● **Work instructions**:
Answer these questions from the forum thread below:
(a) How many virtual systems does the VSX cluster host?
(b) Which CPU does the affinity output assign to Mgmt?
(c) According to the quoted guide, what two drawbacks make enabling CoreXL on VS 0 not recommended?

Solved: VSX cluster and CoreXL

Wipeout_ · ‎2025-04-14

I have a 2 node VSX cluster in which coreXL is not enabled in cpconfig (VS0), but it is for all 4 virtual systems hosted via smartconsole. Confirmed via "fw ctl multik stat" and "top" fwk instance number for each VS configured in the smartconsole. Thats correct.

# fw ctl affinity -l -r
CPU 0: Mgmt
CPU 1:
CPU 2:
CPU 3:
CPU 4:
CPU 5:
CPU 6:
CPU 7:
CPU 8:
... ...
CPU 43:
CPU 44:
CPU 45:
CPU 46:
CPU 47:
All:
Interface eth3-01: has multi queue enabled
Interface eth3-02: has multi queue enabled
Interface Sync: has multi queue enabled
Interface eth1-01: has multi queue enabled
Interface eth2-01: has multi queue enabled
Interface eth2-02: has multi queue enabled
Interface eth2-03: has multi queue enabled
Interface eth2-04: has multi queue enabled

CPU #0 is showing an average high cpu and some load peaks...

https://sc1.checkpoint.com/documents/R81.20/WebAdminGuides/EN/CP_R81.20_VSX_AdminGuide/Content/Topic... shows the following:

Important - Enabling CoreXL on VS 0 is not recommended because of increased memory overhead and potential performance degradation. Most CSX deployments and use cases do not require more than a single Firewall instance for VSO as its main purpose is managing the VSX Gateway.

¿Should i enable cpconfig in VS0 for better performance tuning?
¿Any other suggestion?

Thanks!

Chris_Atkinson · ‎2025-04-14

A similar recent discussion was had here in case it is useful for you:

https://community.checkpoint.com/t5/General-Topics/CoreXL-is-turned-off-by-default-on-a-brand-new-98...

[Collection entries]
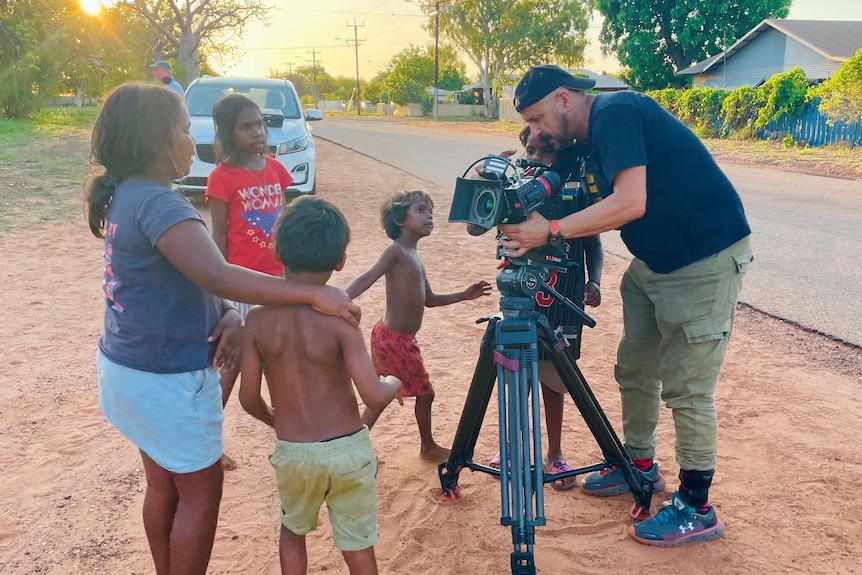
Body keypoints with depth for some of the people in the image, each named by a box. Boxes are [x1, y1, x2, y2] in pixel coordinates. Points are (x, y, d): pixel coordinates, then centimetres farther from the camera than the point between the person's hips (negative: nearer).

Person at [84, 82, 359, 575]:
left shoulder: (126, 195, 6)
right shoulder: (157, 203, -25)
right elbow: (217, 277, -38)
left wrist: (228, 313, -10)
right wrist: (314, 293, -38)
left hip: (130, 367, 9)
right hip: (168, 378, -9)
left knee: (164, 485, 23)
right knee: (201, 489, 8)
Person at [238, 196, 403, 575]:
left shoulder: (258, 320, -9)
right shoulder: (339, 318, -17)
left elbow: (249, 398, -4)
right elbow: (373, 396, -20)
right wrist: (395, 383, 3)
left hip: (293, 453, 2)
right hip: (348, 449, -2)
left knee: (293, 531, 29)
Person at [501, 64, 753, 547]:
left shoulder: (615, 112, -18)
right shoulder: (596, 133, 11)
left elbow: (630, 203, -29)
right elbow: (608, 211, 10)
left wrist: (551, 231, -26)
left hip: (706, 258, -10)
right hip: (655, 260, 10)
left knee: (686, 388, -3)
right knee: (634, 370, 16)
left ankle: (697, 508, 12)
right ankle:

● **Answer**:
(a) Four.
(b) CPU 0.
(c) Increased memory overhead and potential performance degradation.